Required task: Edit each of the entries below by changing "scientific name" to "species name" and leaving every other word the same. Don't include the pictures.

[Collected data]
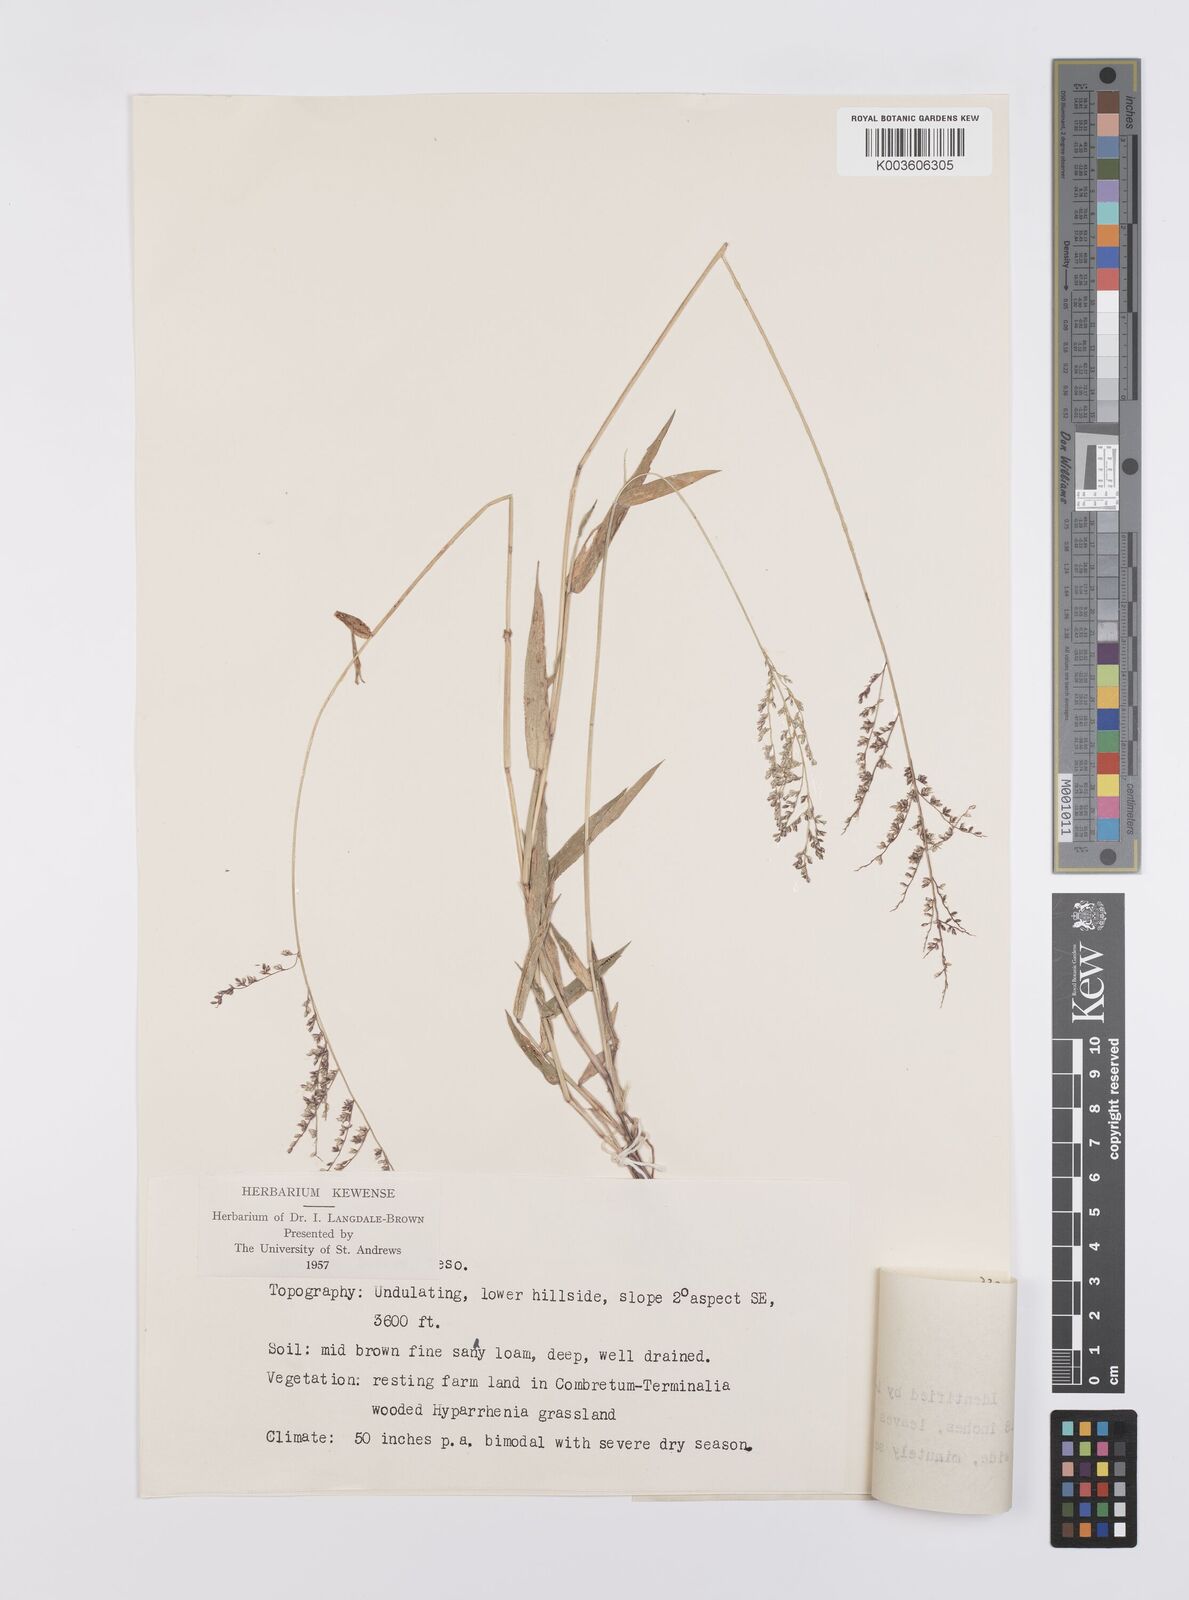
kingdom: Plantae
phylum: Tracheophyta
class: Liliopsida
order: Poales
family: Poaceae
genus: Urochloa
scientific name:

Expected answer:
kingdom: Plantae
phylum: Tracheophyta
class: Liliopsida
order: Poales
family: Poaceae
genus: Urochloa
species name:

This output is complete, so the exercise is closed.